V/ Sur les demandes annexes:
La remise de l'attestation Pôle Emploi et d'un bulletin rectificatif conformes au présent arrêt s'impose sans qu'il y ait lieu de prévoir une astreinte. Le jugement du
conseil de prud'hommes est infirmé sur ce point.
La Sas Alliance Auto Industrie , partie perdante, sera condamnée aux dépens d'appel.
La condamnation de la société par le conseil de prud'hommes aux dépens et au paiement d'un article 700 est confirmée.

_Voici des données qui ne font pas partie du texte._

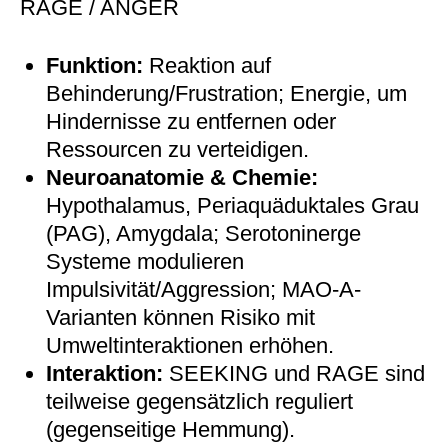
RAGE / ANGER
Funktion:
Reaktion auf
Behinderung/Frustration; Energie, um
Hindernisse zu entfernen oder
Ressourcen zu verteidigen.
Neuroanatomie & Chemie:
Hypothalamus, Periaquäduktales Grau
(PAG), Amygdala; Serotoninerge
Systeme modulieren
Impulsivität/Aggression; MAO-A-
Varianten können Risiko mit
Umweltinteraktionen erhöhen.
Interaktion:
SEEKING und RAGE sind
teilweise gegensätzlich reguliert
(gegenseitige Hemmung).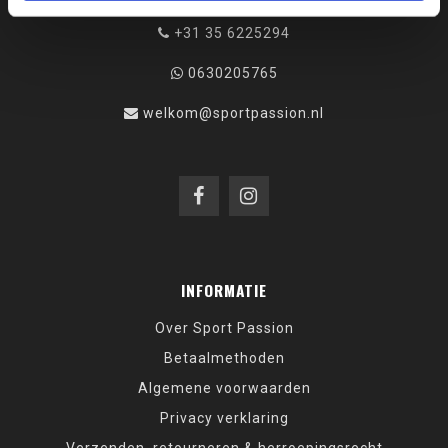
+31 35 6225294
0630205765
welkom@sportpassion.nl
INFORMATIE
Over Sport Passion
Betaalmethoden
Algemene voorwaarden
Privacy verklaring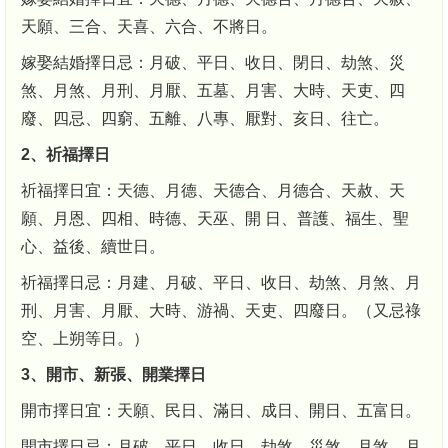
天願、三合、天喜、六合、不將日。
嫁娶結婚擇日忌：月破、平日、收日、閉日、劫煞、災
煞、月煞、月刑、月厭、五墓、月害、大時、天吏、四
廢、四忌、四窮、五離、八專、厭對、亥日、往亡。
2、祈福擇日
祈福擇日宜：天德、月德、天德合、月德合、天赦、天
願、月恩、四相、時德、天巫、開 日、普護、福生、聖
心、益後、續世日。
祈福擇日忌：月建、月破、平日、收日、劫煞、月煞、月
刑、月害、月厭、大時、游禍、天吏、四廢日。（又忌祿
空、上朔等日。）
3、開市、新張、開業擇日
開市擇日宜：天願、民日、滿日、成日、開日、五富日。
開市擇日忌：月破、平日、收日、劫煞、災煞、月煞、月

Mme [J] est en droit de réclamer l'indemnisation des frais non compris dans les dépens exposés à l'occasion de la procédure. La société sera condamnée à lui verser une somme de 2000,00 euros sur le fondement de l'article 700 du code de procédure civile. Elle sera déboutée de sa demande à ce titre.
PAR CES MOTIFS:
La cour statuant publiquement, par arrêt contradictoire et en dernier ressort,
Confirme le jugement déféré en ce qu'il a:
- condamné la Sas Alliance Auto Industrie à verser l'indemnité de préavis de 2997,00 euros outre les congés payés afférents, les dépens et une indemnité au titre de l'article 700,
- débouté Mme [J] de ses demandes de paiement de dommages et intérêts pour manquement à l'obligation de sécurité, du complément d'indemnité de licenciement, de la journée du 28 février 2018 et du rappel de congés payés.

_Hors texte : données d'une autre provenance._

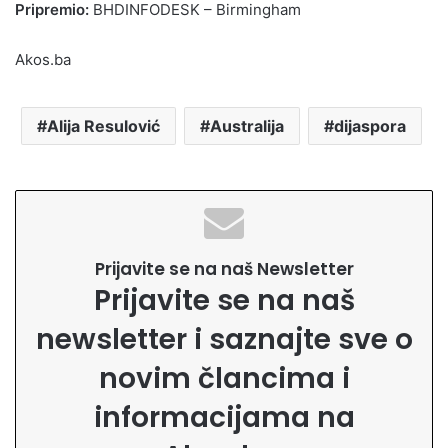
Pripremio:
BHDINFODESK – Birmingham
Akos.ba
Alija Resulović
Australija
dijaspora
Prijavite se na naš Newsletter
Prijavite se na naš
newsletter i saznajte sve o
novim člancima i
informacijama na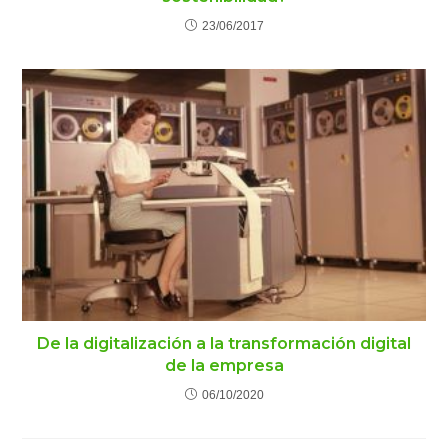
23/06/2017
De la digitalización a la transformación digital
de la empresa
06/10/2020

L'infirme pour le surplus,
Statuant sur les chefs infirmés et y ajoutant:
Dit que le licenciement est sans cause réelle et sérieuse pour non-respect de l'obligation de reclassement,
Condamne la Sas Alliance Auto Industrie à payer à Madame [Y] [J] la somme de:
- 2997,00 euros d'indemnité pour licenciement sans cause réelle et sérieuse,
Ordonne la remise de l'attestation Pôle Emploi et d'un bulletin rectificatif conformes au présent arrêt sans qu'il y ait lieu de prévoir une astreinte,
Condamne la Sas Alliance Auto Industrie à verser à Madame [J] une somme de 2000,00 euros sur le fondement de l'article 700 du code de procédure civile,
Déboute la Sas Alliance Auto Industrice de sa demande au titre de l'article 700 du code de procédure civile.
Condamne la Sas Alliance Auto Service aux dépens d'appel.
Le présent arrêt a été signé par S.BLUMÉ, présidente et par C.DELVER, greffière.